En tout cas, l'on peut remarquer que ces jeunes en colère ne se sont pas limités à mettre un terme à la conférence de presse. Car, en plus d'empêcher l'événement, ils s'en sont pris à tout un symbole. Un acte qui en dit long sur les ressentiments qu'ils pourraient nourrir, et pas seulement qu'eux, à l'égard de la Maison et de tous ceux qui pratiquent le métier de journaliste tout en se montrant critiques. Le jour des malheureux événements, à la Maison de la Presse, c'est bien des politiques et des acteurs de la société civile qui défendaient des positions et ils en avaient le droit tel que le leur permet la Constitution. Alors, qu'a-t-elle à voir, la Maison de la Presse, dans un différend politique qui oppose des camps antagonistes sur des questions de gouvernance, pour se voir ainsi mise à sac ? C'est fort de café !
En tout état de cause, le pouvoir de Bamako devrait travailler à ne pas donner raison à ceux qui pensent dur comme fer, que le pays s'achemine inexorablement et dangereusement, si ce n'est déjà fait, vers le règne de la pensée unique. Et si l'intention est, en effet, de faire taire toutes voix discordantes pour permettre aux tenants actuels du pouvoir, de se frayer le chemin de leur maintien aux affaires à tout prix, ils devraient faire attention à ne pas s'engager dans une aventure risquée.

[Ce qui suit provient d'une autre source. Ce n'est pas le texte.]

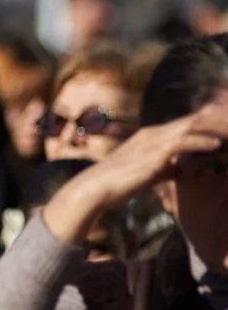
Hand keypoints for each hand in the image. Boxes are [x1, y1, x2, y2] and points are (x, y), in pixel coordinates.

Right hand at [43, 100, 227, 244]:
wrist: (95, 189)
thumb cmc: (117, 185)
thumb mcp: (147, 173)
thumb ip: (166, 168)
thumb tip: (181, 170)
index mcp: (150, 136)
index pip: (185, 125)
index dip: (207, 124)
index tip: (225, 126)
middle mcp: (152, 134)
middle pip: (191, 121)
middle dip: (215, 120)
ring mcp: (153, 141)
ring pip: (191, 127)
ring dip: (213, 128)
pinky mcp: (154, 153)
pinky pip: (183, 142)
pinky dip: (202, 141)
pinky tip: (218, 144)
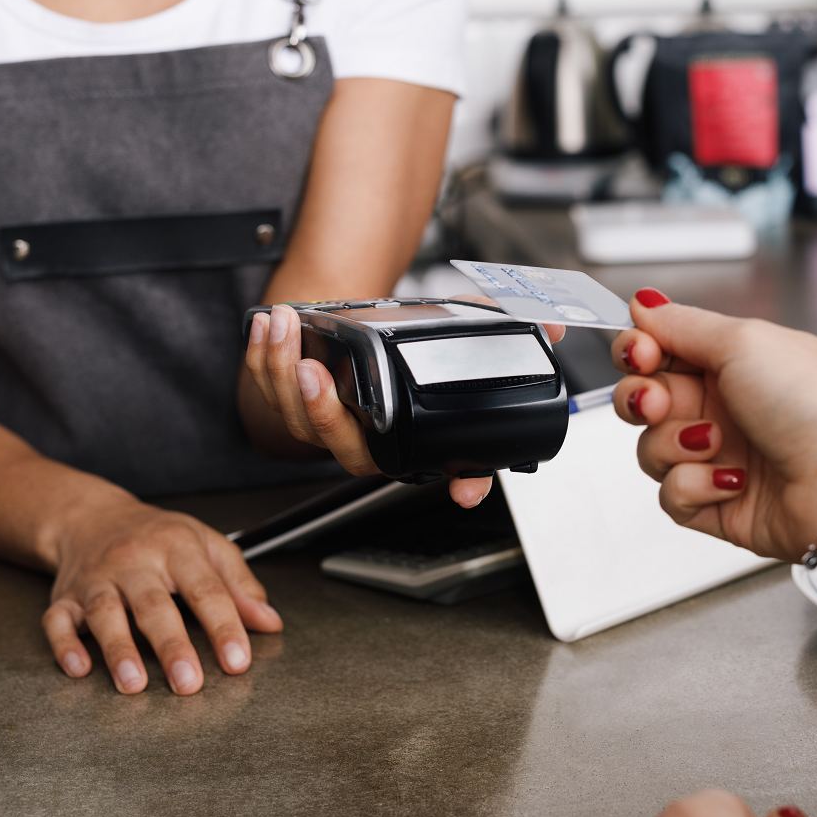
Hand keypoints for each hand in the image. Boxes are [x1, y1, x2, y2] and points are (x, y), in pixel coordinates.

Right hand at [41, 495, 280, 693]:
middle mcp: (134, 562)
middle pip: (154, 605)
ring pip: (105, 613)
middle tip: (189, 683)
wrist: (92, 516)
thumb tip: (270, 622)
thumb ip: (240, 585)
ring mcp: (96, 579)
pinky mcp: (64, 597)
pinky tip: (79, 668)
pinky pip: (57, 620)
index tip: (238, 661)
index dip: (224, 626)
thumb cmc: (159, 536)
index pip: (206, 589)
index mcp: (176, 548)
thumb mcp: (208, 546)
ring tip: (134, 683)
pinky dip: (65, 645)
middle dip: (172, 646)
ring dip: (118, 650)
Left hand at [243, 299, 562, 508]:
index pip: (444, 470)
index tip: (466, 490)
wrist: (352, 336)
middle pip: (340, 443)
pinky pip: (266, 390)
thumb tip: (554, 330)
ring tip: (284, 326)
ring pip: (293, 416)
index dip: (462, 482)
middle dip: (321, 409)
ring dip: (280, 371)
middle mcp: (367, 443)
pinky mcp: (287, 404)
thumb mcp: (455, 336)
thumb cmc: (400, 347)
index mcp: (410, 440)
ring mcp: (323, 427)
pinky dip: (261, 358)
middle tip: (315, 373)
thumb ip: (501, 329)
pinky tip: (269, 327)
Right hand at [611, 290, 816, 561]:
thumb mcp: (745, 342)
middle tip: (658, 402)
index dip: (638, 351)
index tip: (641, 352)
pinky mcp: (718, 504)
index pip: (659, 351)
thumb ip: (682, 324)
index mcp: (732, 361)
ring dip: (674, 445)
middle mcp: (724, 406)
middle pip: (644, 399)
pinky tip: (733, 481)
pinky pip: (672, 495)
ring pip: (652, 449)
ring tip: (716, 444)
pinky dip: (695, 487)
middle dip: (641, 399)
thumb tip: (643, 302)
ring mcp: (720, 457)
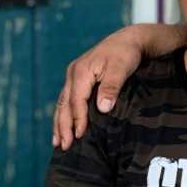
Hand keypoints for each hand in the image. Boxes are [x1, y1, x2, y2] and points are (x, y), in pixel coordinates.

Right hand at [53, 26, 142, 149]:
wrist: (129, 40)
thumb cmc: (126, 53)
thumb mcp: (121, 68)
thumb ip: (111, 87)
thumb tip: (103, 108)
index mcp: (81, 71)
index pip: (76, 100)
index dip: (77, 119)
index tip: (79, 136)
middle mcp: (73, 74)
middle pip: (64, 104)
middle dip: (62, 126)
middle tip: (63, 146)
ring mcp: (74, 76)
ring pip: (62, 103)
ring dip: (59, 123)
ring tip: (57, 142)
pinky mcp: (78, 79)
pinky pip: (67, 100)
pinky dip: (63, 114)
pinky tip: (62, 127)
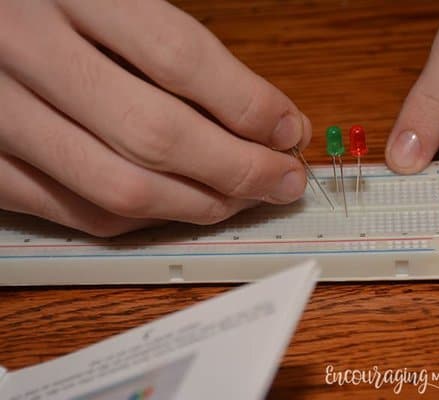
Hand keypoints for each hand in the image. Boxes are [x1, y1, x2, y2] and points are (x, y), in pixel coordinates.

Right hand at [0, 0, 310, 235]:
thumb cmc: (53, 7)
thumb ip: (176, 50)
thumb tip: (265, 117)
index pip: (179, 58)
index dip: (247, 104)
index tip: (288, 131)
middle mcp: (25, 49)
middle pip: (156, 134)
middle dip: (238, 169)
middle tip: (281, 179)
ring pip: (120, 188)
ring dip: (198, 205)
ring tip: (240, 198)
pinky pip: (76, 213)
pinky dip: (142, 220)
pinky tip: (179, 206)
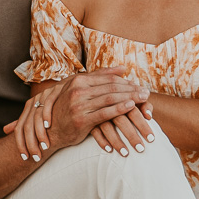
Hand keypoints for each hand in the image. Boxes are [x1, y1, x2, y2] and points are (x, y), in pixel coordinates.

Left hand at [4, 88, 56, 163]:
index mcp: (28, 108)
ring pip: (36, 117)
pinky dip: (47, 115)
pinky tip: (49, 126)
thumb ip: (24, 121)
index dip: (20, 144)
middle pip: (27, 126)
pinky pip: (48, 103)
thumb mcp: (39, 111)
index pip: (19, 128)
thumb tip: (5, 130)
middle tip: (36, 157)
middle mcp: (34, 101)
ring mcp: (44, 95)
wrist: (72, 84)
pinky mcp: (56, 90)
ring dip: (40, 133)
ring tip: (45, 146)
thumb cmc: (57, 102)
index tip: (25, 158)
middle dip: (30, 143)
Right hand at [22, 70, 153, 160]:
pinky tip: (131, 107)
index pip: (109, 79)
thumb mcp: (82, 90)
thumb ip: (102, 77)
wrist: (51, 131)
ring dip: (130, 99)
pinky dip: (119, 109)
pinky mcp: (81, 119)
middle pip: (112, 87)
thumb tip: (123, 68)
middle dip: (132, 90)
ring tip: (144, 100)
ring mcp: (78, 104)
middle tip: (147, 93)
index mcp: (79, 81)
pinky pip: (104, 113)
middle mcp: (78, 90)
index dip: (127, 83)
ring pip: (110, 99)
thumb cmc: (69, 110)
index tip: (140, 86)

En attendant, la Maison de la Presse promet de suivre avec une attention particulière, l'évolution et les résultats de l'enquête. Gageons que les investigations seront menées avec tout le sérieux et la transparence nécessaires à l'éclatement de la vérité. Et qu'au final, le pouvoir de Bamako sortira de cette affaire, la tête haute, sans la moindre égratignure ni la moindre éclaboussure.